The current process and its modeling.
Figure 2. The current process and its modeling.

Apparently, there are bottlenecks in the current process modeling, especially in the input of technology and personnel in the process of service delivery. The prolonged workflow is associated with low support personnel and poor coordination from one section to another.

Suggested Process Improvement

There is a need to improve the current bottlenecks in the service delivery charter to reduce the length of stay and reduce costs associated with prolonged stay. At the same, there is a need to optimize the patient workflow period from the current 7 hours per patient to the optimal 4 hours. This action will save up to 3 hours and lead to an improvement in customer experience within the department of accidents and emergencies. Therefore, there is a need to integrate an efficient technological application that monitors and increase the number of active physician protocol depending on the number of active patients.

This system could also be modified to improve the coordination of services at each table or section and offer language translation to avoid delay due to the language barrier, as illustrated in Figures 3 and 4. However, the proposed technological integration in the service charter might face the challenge of inadequate skill set for effective flow among the workforce. This challenge can be solved through a focused and periodic personnel training program.

Proposed estimations in the patient flow.
Figure 3: Proposed estimations in the patient flow.
The dos to increase the patient flow.
Figure 4: The dos to increase the patient flow.

The proposed modification of the current technology system to integrate an automatic alert to active physicians depending on the number of clients would reduce the waiting time since more doctors will be alerted by the system to report to the department when there are more active clients. Moreover, the technology will improve the duration of processing the stages of treatment per client, thus, avoiding double queuing at each service station.
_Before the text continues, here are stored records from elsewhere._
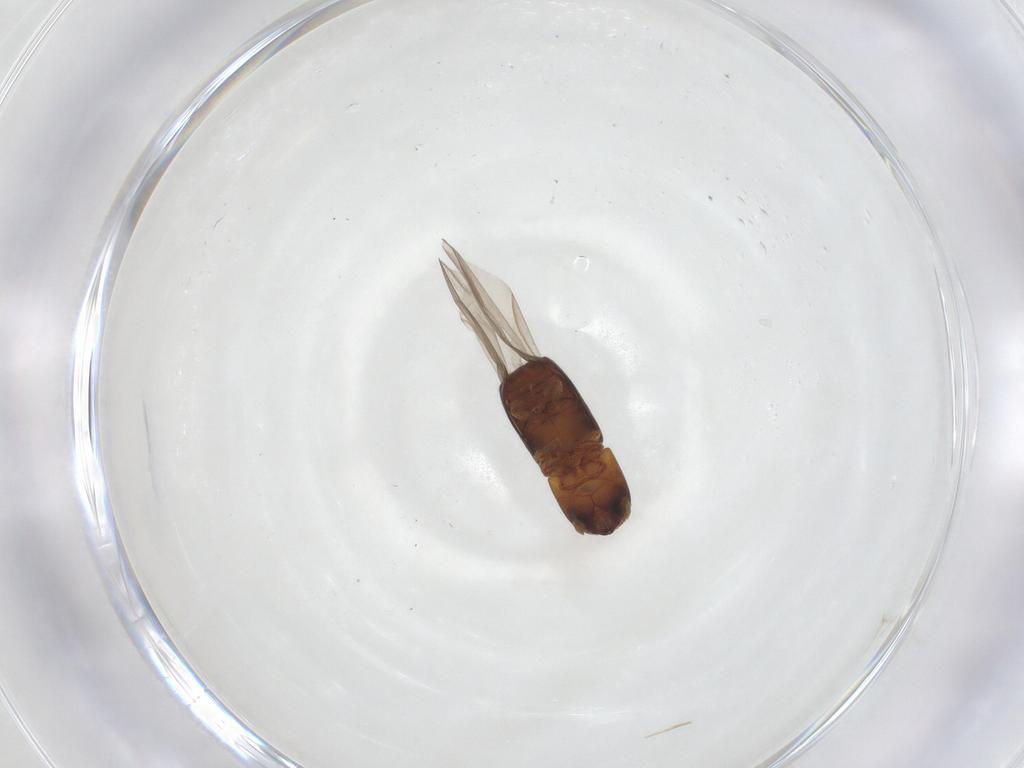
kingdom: Animalia
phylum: Arthropoda
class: Insecta
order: Coleoptera
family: Curculionidae
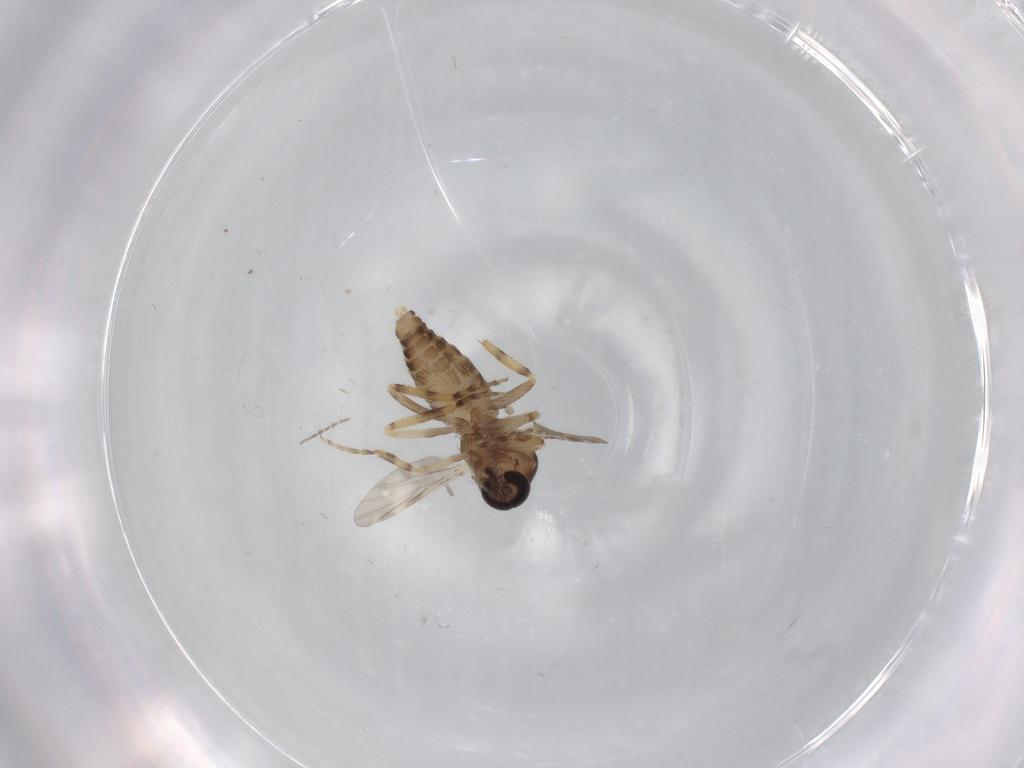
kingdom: Animalia
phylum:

For instance, a client once served by a physician will have his or her details entered online for all other service tables. There will be no need to move to another queue. This technology is estimated to reduce the waiting time by an average of three hours. When properly implemented, the new technology integration would facilitate cost reduction per bed equivalent to three hours of service.

Works Cited

Kingdom of Saudi Arabia Ministry of Defense Medical Services General Directorate. Hospital-Wide Improvement Project: Decrease Length of Stay and Improve Patient Workflow in Accident and Emergency. 2017.